Nas = m n ñ ã ẽ ĩ õ ỹ ũ
      M N Ñ Ã Ẽ Ĩ Õ Ỹ Ũ ;

and add phonological rules into the Rules section:

"Surface [n] in plural nouns"
%{n%}:n <=> Nas: %>: _ ;

"Surface [g] in pl nouns after nasals"
%{g%}:g <=> %{n%}:n _ ;

The first rule says that %{n%} is n in the context of any nasal to the left, and the second rule says that %{g%} must be g if the preceding %{n%} is realised as n.

Thus we get:

$ echo "irũ<n><pl><nom>" | hfst-lookup grn.gen.hfst
> irũ<n><pl><nom>	irũnguéra	0,000000

$ echo "apyka<n><pl><nom>" | hfst-lookup grn.gen.hfst
> apyka<n><pl><nom>	apykakuéra	0,000000

Sets and operations on sets

All good… BUT we have a new problem now! Try to analyse the word óga “house”, you will get this:

echo "óga<n><pl><nom>" | hfst-lookup grn.gen.hfst

> óga<n><pl><nom>	ógakuéra	0,000000

The problem is a Guaraní word cannot bear two stress accents. As -kuéra is a tonal suffix we should remove acento from the previous accented vowel i.e. ó in order to receive ogakuéra.

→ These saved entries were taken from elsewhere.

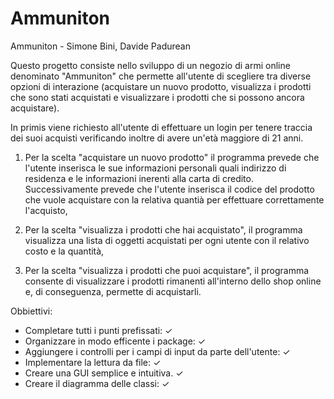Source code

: # Ammuniton
Ammuniton - Simone Bini, Davide Padurean

Questo progetto consiste nello sviluppo di un negozio di armi online denominato "Ammuniton" che permette all'utente di scegliere tra diverse opzioni di interazione (acquistare un nuovo prodotto, visualizza i prodotti che sono stati acquistati e visualizzare i prodotti che si possono ancora acquistare).

In primis viene richiesto all'utente di effettuare un login per tenere traccia dei suoi acquisti verificando inoltre di avere un'età maggiore di 21 anni.

1. Per la scelta "acquistare un nuovo prodotto" il programma prevede che l'utente inserisca le sue informazioni personali quali indirizzo di residenza e le informazioni inerenti alla carta di credito.
    Successivamente prevede che l'utente inserisca il codice del prodotto che vuole acquistare con la relativa quantià per effettuare correttamente l'acquisto,

2. Per la scelta "visualizza i prodotti che hai acquistato", il programma visualizza una lista di oggetti acquistati per ogni utente con il relativo costo e la quantità,

3. Per la scelta "visualizza i prodotti che puoi acquistare", il programma consente di visualizzare i prodotti rimanenti all'interno dello shop online e, di conseguenza, permette di acquistarli.

Obbiettivi:
- Completare tutti i punti prefissati: ✓
- Organizzare in modo efficente i package: ✓
- Aggiungere i controlli per i campi di input da parte dell'utente: ✓
- Implementare la lettura da file: ✓
- Creare una GUI semplice e intuitiva. ✓
- Creare il diagramma delle classi: ✓

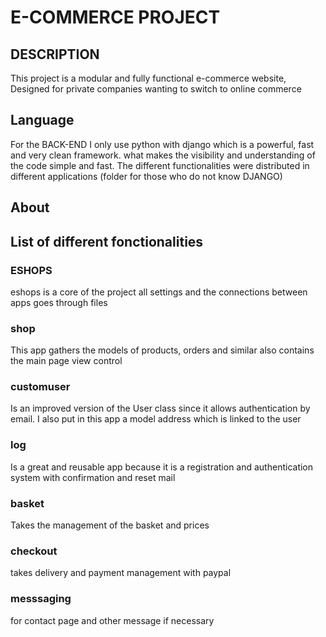 # E-COMMERCE PROJECT

## DESCRIPTION
This project is a modular and fully functional e-commerce website,
Designed for private companies wanting to switch to online commerce


## Language
For the BACK-END I only use python with django which is a powerful, fast and very clean framework. what makes the visibility and understanding of the code simple and fast.
The different functionalities were distributed in different applications (folder for those who do not know DJANGO)

## About


## List of different fonctionalities

### ESHOPS
eshops is a core of the project all settings and the connections between apps 
goes through files

### shop

This app gathers the models of products, orders and similar
also contains the main page view control

### customuser 

Is an improved version of the User class since it allows authentication by email.
I also put in this app a model address which is linked to the user

### log 

Is a great and reusable app because it is a registration and authentication system with confirmation and reset mail

### basket 

Takes the management of the basket and prices

### checkout 

takes delivery and payment management with paypal


### messsaging

for contact page and other message if necessary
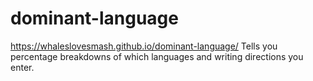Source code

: # dominant-language
https://whaleslovesmash.github.io/dominant-language/
Tells you percentage breakdowns of which languages and writing directions you enter.
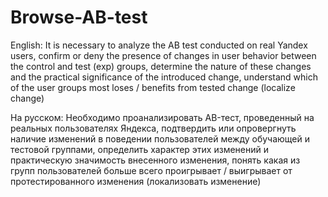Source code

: # Browse-AB-test
English: It is necessary to analyze the AB test conducted on real Yandex users, confirm or deny the presence of changes in user behavior between the control and test (exp) groups, determine the nature of these changes and the practical significance of the introduced change, understand which of the user groups most loses / benefits from tested change (localize change)

На русском: Необходимо проанализировать AB-тест, проведенный на реальных пользователях Яндекса, подтвердить или опровергнуть наличие изменений в поведении пользователей между обучающей и тестовой группами, определить характер этих изменений и практическую значимость внесенного изменения, понять какая из групп пользователей больше всего проигрывает / выигрывает от протестированного изменения (локализовать изменение)
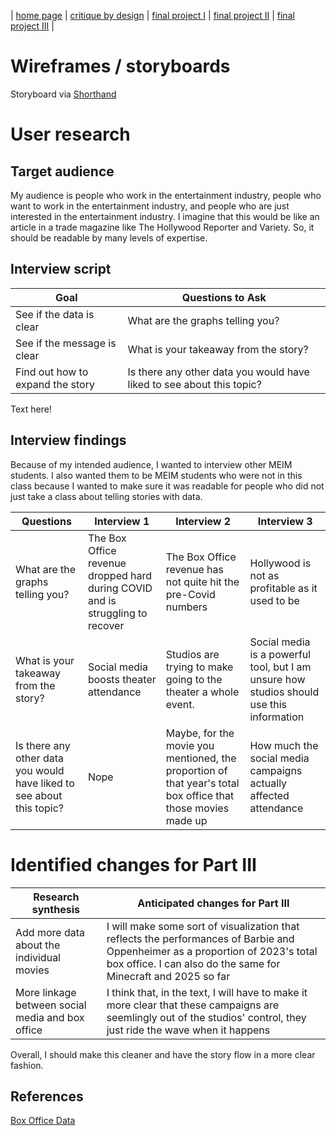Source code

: | [home page](https://jackmasonrooney.github.io/rooney-dataviz-portfolio/) | [critique by design](critique-by-design) | [final project I](final-project-part-one) | [final project II](final-project-part-two) | [final project III](final-project-part-three) |

# Wireframes / storyboards
Storyboard via [Shorthand](https://preview.shorthand.com/BbKRW0FtkwDIcGTp)

# User research 

## Target audience
My audience is people who work in the entertainment industry, people who want to work in the entertainment industry, and people who are just interested in the entertainment industry. I imagine that this would be like an article in a trade magazine like The Hollywood Reporter and Variety. So, it should be readable by many levels of expertise. 

## Interview script

| Goal | Questions to Ask |
|------|------------------|
|   See if the data is clear   |             What are the graphs telling you?    |
|  See if the message is clear   |          What is your takeaway from the story?        |
|    Find out how to expand the story  |        Is there any other data you would have liked to see about this topic?        |


Text here!

## Interview findings
Because of my intended audience, I wanted to interview other MEIM students. I also wanted them to be MEIM students who were not in this class because I wanted to make sure it was readable for people who did not just take a class about telling stories with data. 

| Questions               | Interview 1  | Interview 2 | Interview 3 |
|-------------------------|--------------------------------|-------------|-------------|
| What are the graphs telling you?   | The Box Office revenue dropped hard during COVID and is struggling to recover           |       The Box Office revenue has not quite hit the pre-Covid numbers      |       Hollywood is not as profitable as it used to be      |
|            What is your takeaway from the story?             |                Social media boosts theater attendance                |      Studios are trying to make going to the theater a whole event.        |     Social media is a powerful tool, but I am unsure how studios should use this information        |
|       Is there any other data you would have liked to see about this topic?                   |               Nope                 |   Maybe, for the movie you mentioned, the proportion of that year's total box office that those movies made up          |       How much the social media campaigns actually affected attendance      |


# Identified changes for Part III

| Research synthesis                       | Anticipated changes for Part III                                                |
|------------------------------------------|---------------------------------------------------------------------------------|
| Add more data about the individual movies | I will make some sort of visualization that reflects the performances of Barbie and Oppenheimer as a proportion of 2023's total box office. I can also do the same for Minecraft and 2025 so far |
| More linkage between social media and box office                                        |        I think that, in the text, I will have to make it more clear that these campaigns are seemlingly out of the studios' control, they just ride the wave when it happens                                                                         |

Overall, I should make this cleaner and have the story flow in a more clear fashion.


## References
[Box Office Data](https://www.boxofficemojo.com/year/?ref_=bo_nb_yl_secondarytab)


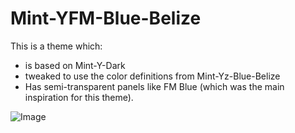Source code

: # Mint-YFM-Blue-Belize
This is a theme which:
 * is based on Mint-Y-Dark
 * tweaked to use the color definitions from Mint-Yz-Blue-Belize
 * Has semi-transparent panels like FM Blue (which was the main inspiration for this theme).

![Image](../main/cinnamon/thumbnail.png?raw=true)

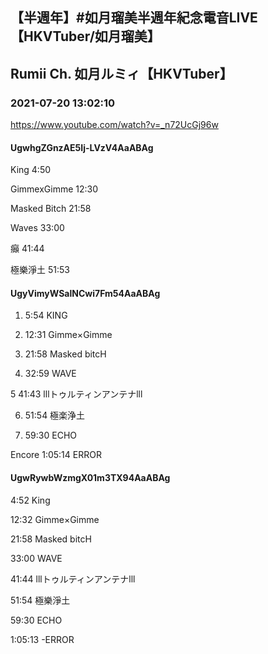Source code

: ## 【半週年】#如月瑠美半週年紀念電音LIVE【HKVTuber/如月瑠美】
## Rumii Ch. 如月ルミィ【HKVTuber】
### 2021-07-20 13:02:10
https://www.youtube.com/watch?v=_n72UcGj96w
#### UgwhgZGnzAE5Ij-LVzV4AaABAg
King 4:50

GimmexGimme 12:30

Masked Bitch 21:58

Waves 33:00

癲 41:44

極樂淨土 51:53

#### UgyVimyWSalNCwi7Fm54AaABAg
1. 5:54 KING

2. 12:31 Gimme×Gimme

3. 21:58 Masked bitcH

4. 32:59 WAVE

5 41:43 lllトゥルティンアンテナlll

6. 51:54 極楽浄土

7. 59:30 ECHO

Encore 1:05:14 ERROR

#### UgwRywbWzmgX01m3TX94AaABAg
4:52 King

12:32 Gimme×Gimme

21:58 Masked bitcH

33:00 WAVE

41:44 lllトゥルティンアンテナlll

51:54 極樂淨土

59:30 ECHO

1:05:13 -ERROR

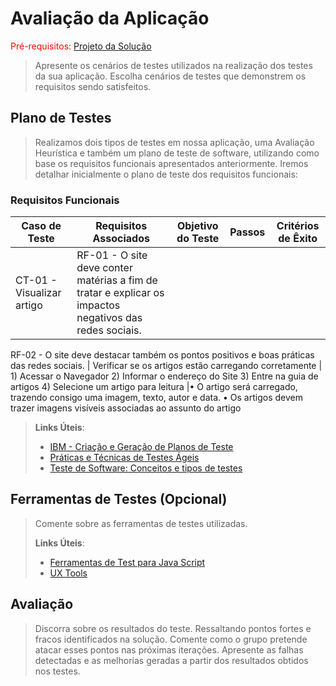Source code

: # Avaliação da Aplicação

<span style="color:red">Pré-requisitos: <a href="6-Implementação.md"> Projeto da Solução</a></span>


> Apresente os cenários de testes utilizados na realização dos testes da
> sua aplicação. Escolha cenários de testes que demonstrem os requisitos
> sendo satisfeitos.

## Plano de Testes

> Realizamos dois tipos de testes em nossa aplicação, uma Avaliação Heurística e também um plano
> de teste de software, utilizando como base os requisitos funcionais apresentados anteriormente. 
> Iremos detalhar inicialmente o plano de teste dos requisitos funcionais:
  ### Requisitos Funcionais
|Caso de Teste    | Requisitos Associados  | Objetivo do Teste | Passos | Critérios de Êxito|
|-----------------|------------------------|-------------------|--------|-------------------|
|CT-01 - Visualizar artigo|RF-01 - O site deve conter matérias a fim de tratar e explicar os impactos negativos das redes sociais.
RF-02 - O site deve destacar também os pontos positivos e boas práticas das redes sociais.
| Verificar se os artigos estão carregando corretamente | 1) Acessar o Navegador
2) Informar o endereço do Site
3) Entre na guia de artigos
4) Selecione um artigo para leitura 
|•	O artigo será carregado, trazendo consigo uma imagem, texto, autor e data.
 •	Os artigos devem trazer imagens visíveis associadas ao assunto do artigo


> 
> **Links Úteis**:
> - [IBM - Criação e Geração de Planos de Teste](https://www.ibm.com/developerworks/br/local/rational/criacao_geracao_planos_testes_software/index.html)
> - [Práticas e Técnicas de Testes Ágeis](http://assiste.serpro.gov.br/serproagil/Apresenta/slides.pdf)
> -  [Teste de Software: Conceitos e tipos de testes](https://blog.onedaytesting.com.br/teste-de-software/)

## Ferramentas de Testes (Opcional)

> Comente sobre as ferramentas de testes utilizadas.
> 
> **Links Úteis**:
> - [Ferramentas de Test para Java Script](https://geekflare.com/javascript-unit-testing/)
> - [UX Tools](https://uxdesign.cc/ux-user-research-and-user-testing-tools-2d339d379dc7)

## Avaliação

> Discorra sobre os resultados do teste. Ressaltando pontos fortes e
> fracos identificados na solução. Comente como o grupo pretende atacar
> esses pontos nas próximas iterações. Apresente as falhas detectadas e
> as melhorias geradas a partir dos resultados obtidos nos testes.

Define a new rule that changes tonal vowels to atonal. The rule is a bit more complicated than the previous rules that we had:

"Change tonal vowel to atonal if tonal in affix"
Vt:Va <=>  _ [ ? - VowsTon]+  VowsTon: ;
          where Vt in ( á é ó ú ý ) 
                Va in ( a e o u y ) 
          matched;

Symbol definitions:

?: matches any symbol pair in the alphabet;
+: matches one or more occurences.
-: subtraction on sets
- For example, if we have the set A = {a, b, c, d} and the set B = {a, b} then A - B = {c, d}

Thus the expression [ ? - VowsTon]+ we have just written means: Match one or more occurences of any symbol pair in the alphabet except the symbol pairs in the set VowsTon. If any vowel from VowsTon set follows this expression Vt will be changed to Va.

Now test it!

echo "óga<n><pl><nom>" | hfst-lookup grn.gen.hfst

> óga<n><pl><nom>	ogakuéra	0,000000

WIN!